DATASET RECORDS.
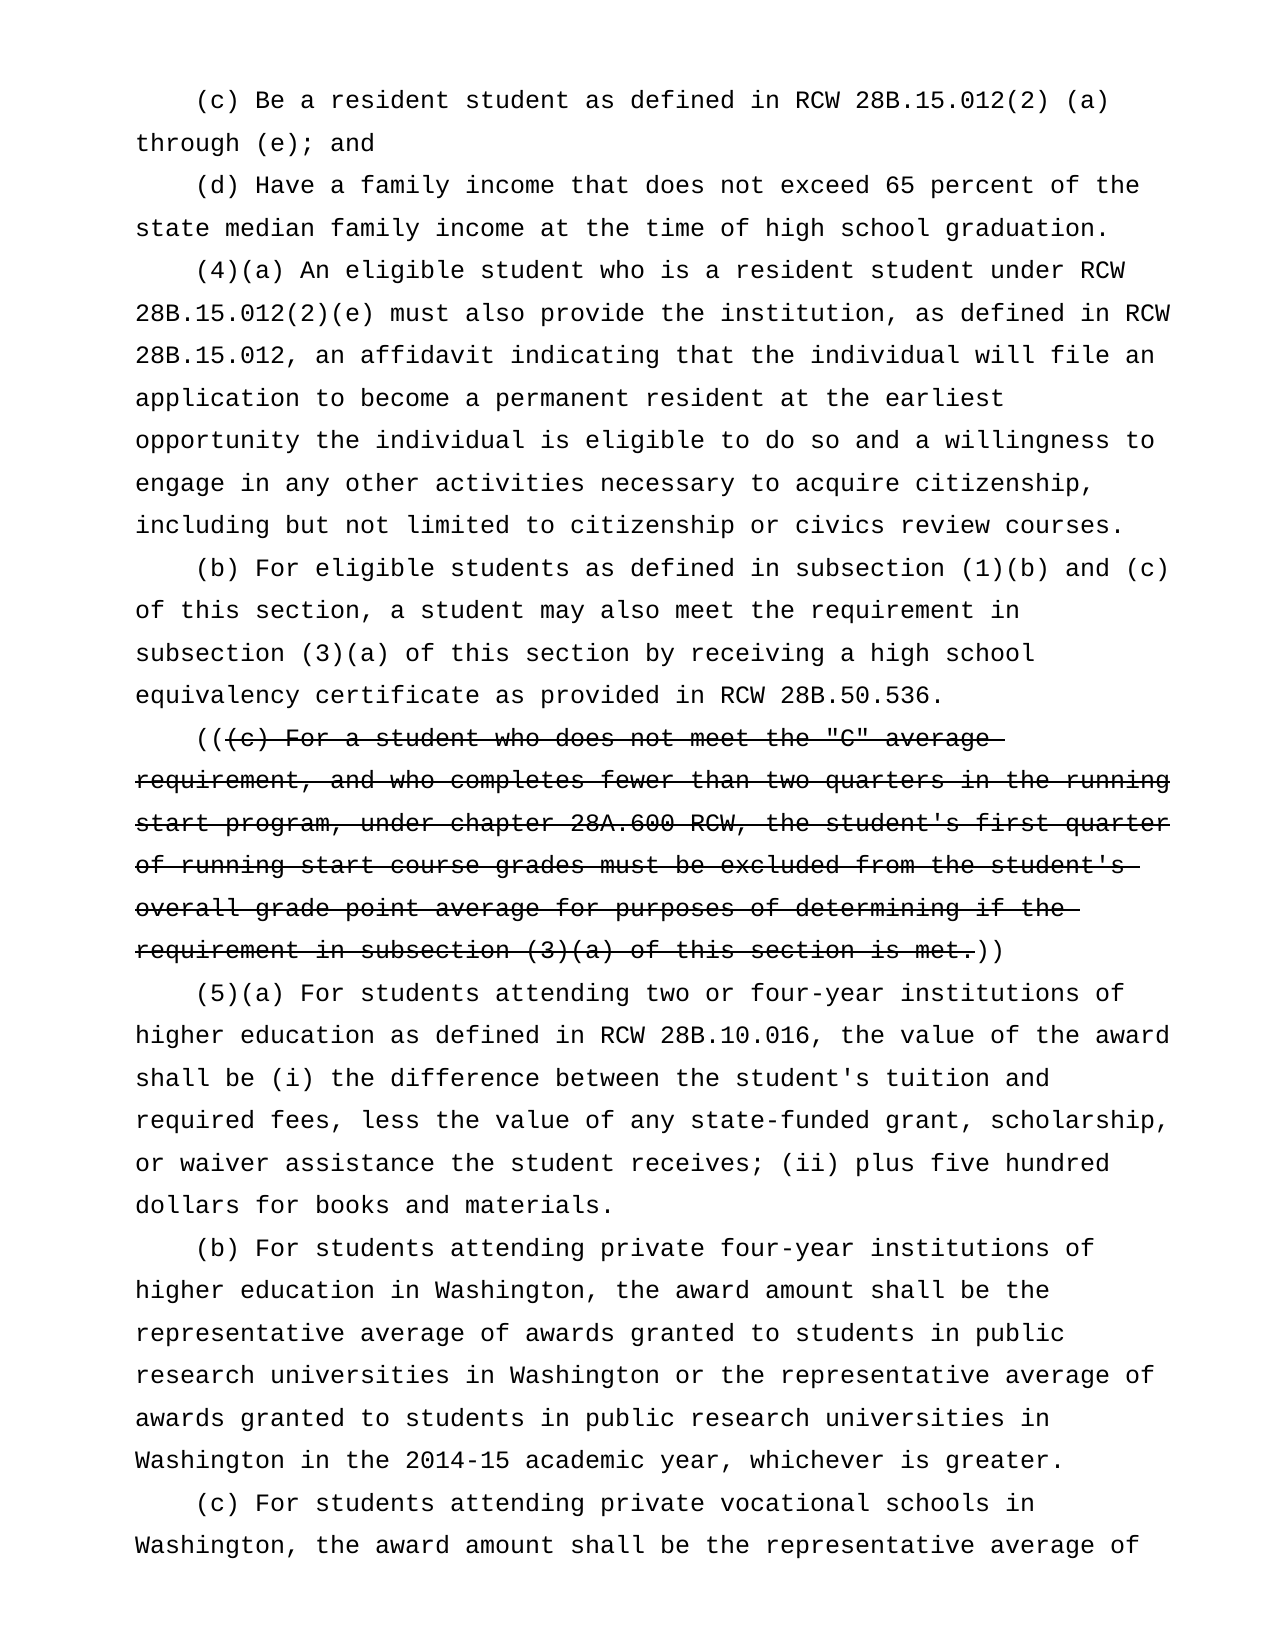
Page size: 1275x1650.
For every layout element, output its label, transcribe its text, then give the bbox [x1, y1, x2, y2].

text (((c) For a student who does not meet the "C" average requirement, and who completes fewer than two quarters in the running start program, under chapter 28A.600 RCW, the student's first quarter of running start course grades must be excluded from the student's overall grade point average for purposes of determining if the requirement in subsection (3)(a) of this section is met.)) [135, 783, 1170, 824]
text (((c) For a student who does not meet the "C" average requirement, and who completes fewer than two quarters in the running start program, under chapter 28A.600 RCW, the student's first quarter of running start course grades must be excluded from the student's overall grade point average for purposes of determining if the requirement in subsection (3)(a) of this section is met.)) [135, 712, 1170, 781]
text (c) Be a resident student as defined in RCW 28B.15.012(2) (a) through (e); and [135, 75, 1170, 160]
text (4)(a) An eligible student who is a resident student under RCW 28B.15.012(2)(e) must also provide the institution, as defined in RCW 28B.15.012, an affidavit indicating that the individual will file an application to become a permanent resident at the earliest opportunity the individual is eligible to do so and a willingness to engage in any other activities necessary to acquire citizenship, including but not limited to citizenship or civics review courses. [135, 245, 1170, 542]
text (5)(a) For students attending two or four-year institutions of higher education as defined in RCW 28B.10.016, the value of the award shall be (i) the difference between the student's tuition and required fees, less the value of any state-funded grant, scholarship, or waiver assistance the student receives; (ii) plus five hundred dollars for books and materials. [135, 967, 1170, 1222]
text (b) For students attending private four-year institutions of higher education in Washington, the award amount shall be the representative average of awards granted to students in public research universities in Washington or the representative average of awards granted to students in public research universities in Washington in the 2014-15 academic year, whichever is greater. [135, 1222, 1170, 1477]
text (b) For eligible students as defined in subsection (1)(b) and (c) of this section, a student may also meet the requirement in subsection (3)(a) of this section by receiving a high school equivalency certificate as provided in RCW 28B.50.536. [135, 542, 1170, 712]
text (d) Have a family income that does not exceed 65 percent of the state median family income at the time of high school graduation. [135, 160, 1170, 245]
text (((c) For a student who does not meet the "C" average requirement, and who completes fewer than two quarters in the running start program, under chapter 28A.600 RCW, the student's first quarter of running start course grades must be excluded from the student's overall grade point average for purposes of determining if the requirement in subsection (3)(a) of this section is met.)) [135, 826, 1170, 967]
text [135, 1477, 1170, 1562]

BRIEF. From the data above, pick out each line containing "year" and copy it.

RESULT OF THIS TASK.
text (5)(a) For students attending two or four-year institutions of higher education as defined in RCW 28B.10.016, the value of the award shall be (i) the difference between the student's tuition and required fees, less the value of any state-funded grant, scholarship, or waiver assistance the student receives; (ii) plus five hundred dollars for books and materials. [135, 967, 1170, 1222]
text (b) For students attending private four-year institutions of higher education in Washington, the award amount shall be the representative average of awards granted to students in public research universities in Washington or the representative average of awards granted to students in public research universities in Washington in the 2014-15 academic year, whichever is greater. [135, 1222, 1170, 1477]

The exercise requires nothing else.